Commentators such as the Farm Institute and the Bureau of Rural Science are curiously out of touch with the activity surroudning soil carbon. The Bureau released a report in March which claims to be a guide to the “potential” for soil carbon. It repeats all the old, discredited claims made by scientists who profess to know how soil carbon wll react under techniques which are still evolving and have not been subject to research trials yet. One wonders why the report was ever commissioned as nothing new appears in it. And its major finding – surprise – is that there needs to be more research before a market is possible. But markets are not made by scientists. They are made by buyers. And the needs of buyers are very different to those postulated by researchers.

In fact, the Farm Institute is stretching the point a little to say the BRS report was recent. It appeared in March. SO why even devote a blog post to it? It is not news.
Could it be that the AFI is intent on creating the impression that soil carbon trading is a non-starter? Search the reports and articles published by the Institute. Can you find one positive word for the soil carbon market? Can you find one presentation at an Institute conference tat supports soil carbon trading? It looks suspiciously like the Institute is part of the ‘push back’ against the notion of trade, a Canute-like resistance that has featured some of the nations top research establishments.
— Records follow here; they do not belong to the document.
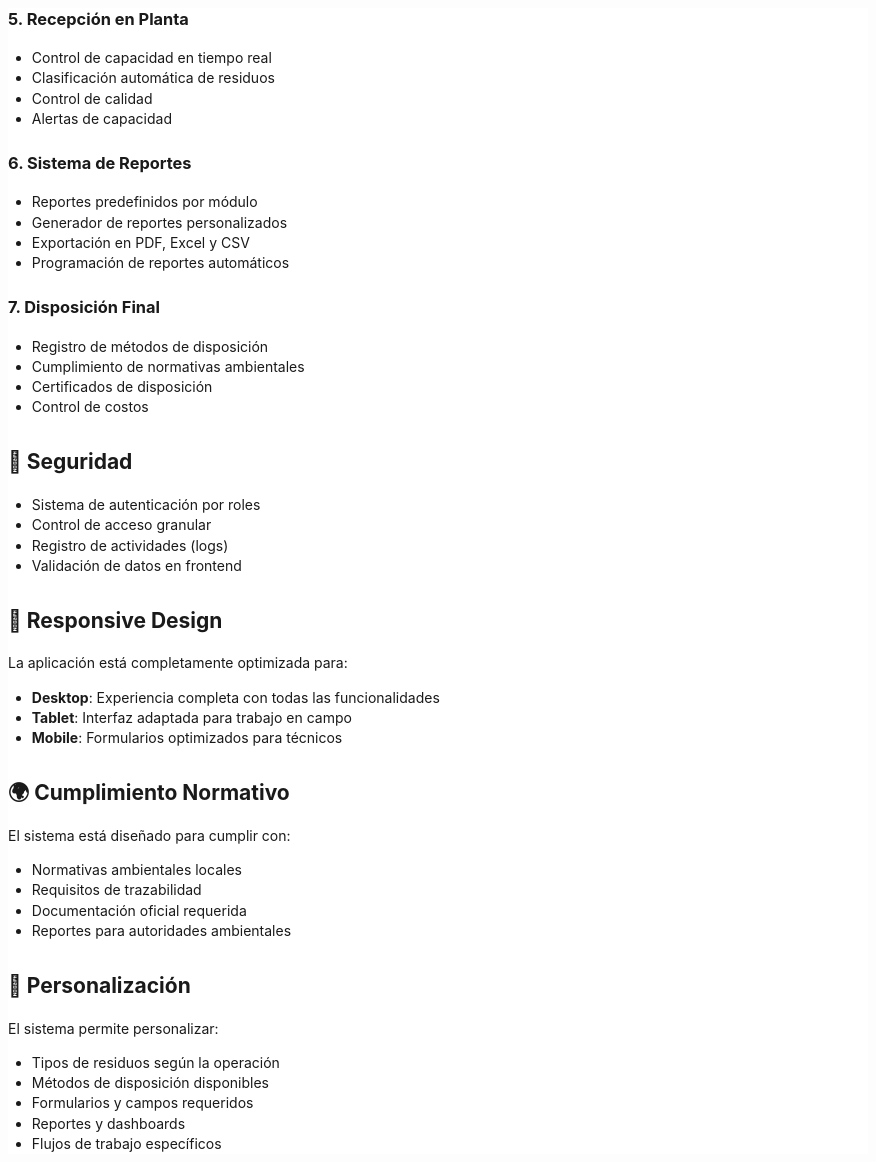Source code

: ### 5. Recepción en Planta
- Control de capacidad en tiempo real
- Clasificación automática de residuos
- Control de calidad
- Alertas de capacidad

### 6. Sistema de Reportes
- Reportes predefinidos por módulo
- Generador de reportes personalizados
- Exportación en PDF, Excel y CSV
- Programación de reportes automáticos

### 7. Disposición Final
- Registro de métodos de disposición
- Cumplimiento de normativas ambientales
- Certificados de disposición
- Control de costos

## 🔐 Seguridad

- Sistema de autenticación por roles
- Control de acceso granular
- Registro de actividades (logs)
- Validación de datos en frontend

## 📱 Responsive Design

La aplicación está completamente optimizada para:
- **Desktop**: Experiencia completa con todas las funcionalidades
- **Tablet**: Interfaz adaptada para trabajo en campo
- **Mobile**: Formularios optimizados para técnicos

## 🌍 Cumplimiento Normativo

El sistema está diseñado para cumplir con:
- Normativas ambientales locales
- Requisitos de trazabilidad
- Documentación oficial requerida
- Reportes para autoridades ambientales

## 🔧 Personalización

El sistema permite personalizar:
- Tipos de residuos según la operación
- Métodos de disposición disponibles
- Formularios y campos requeridos
- Reportes y dashboards
- Flujos de trabajo específicos

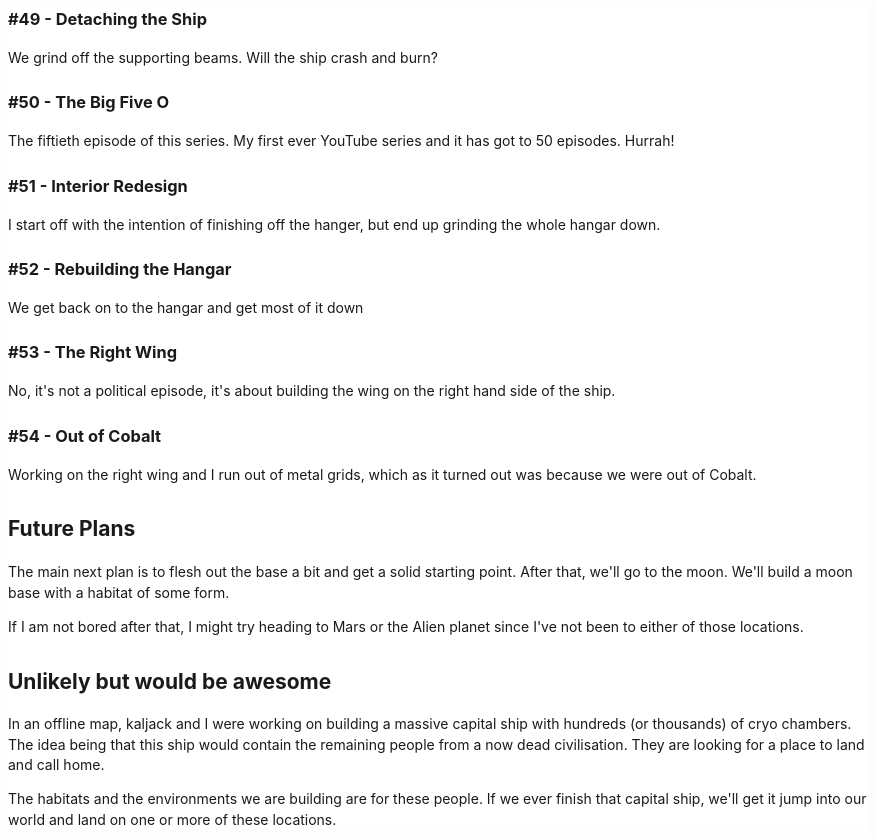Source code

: ### #49 - Detaching the Ship



We grind off the supporting beams. Will the ship crash and burn?

### #50 - The Big Five O



The fiftieth episode of this series. My first ever YouTube series and it has got
to 50 episodes. Hurrah!

### #51 - Interior Redesign



I start off with the intention of finishing off the hanger, but end up grinding
the whole hangar down.

### #52 - Rebuilding the Hangar



We get back on to the hangar and get most of it down

### #53 - The Right Wing



No, it\'s not a political episode, it\'s about building the wing on the right
hand side of the ship.

### #54 - Out of Cobalt



Working on the right wing and I run out of metal grids, which as it turned out
was because we were out of Cobalt.

## Future Plans

The main next plan is to flesh out the base a bit and get a solid starting
point. After that, we\'ll go to the moon. We\'ll build a moon base with a
habitat of some form.

If I am not bored after that, I might try heading to Mars or the Alien planet
since I\'ve not been to either of those locations.

## Unlikely but would be awesome

In an offline map, kaljack and I were working on building a massive capital ship
with hundreds (or thousands) of cryo chambers. The idea being that this ship
would contain the remaining people from a now dead civilisation. They are
looking for a place to land and call home.

The habitats and the environments we are building are for these people. If we
ever finish that capital ship, we\'ll get it jump into our world and land on one
or more of these locations.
Those who parade the same old tired and discredited blockages to the soil carbon market cannot get their heads out of the past when all the action is taking place in the future. Appealing to ‘rules’ and scientific uncertainty does not impress buyers. Rules are for changing and uncertainty simply becomes a pricing factor, as all risks do. If all the hours that scientists and researchers have devoted to finding reasons why soil carbon won’t be traded had been invested in looking for ways that would make it possible, we would be trading today. The fact that so much taxpayers money has been spent on scare campaigns among farmers is scandalous.

The most highly respected soil carbon scientist in the world, Professor Rattan Lal of Ohio State U., warned the scientfic community to stop stalling: “Coming events are casting their shadow in this important and emerging field of immense significant to soil science, and the researchers must put their act together before the train departs the station.”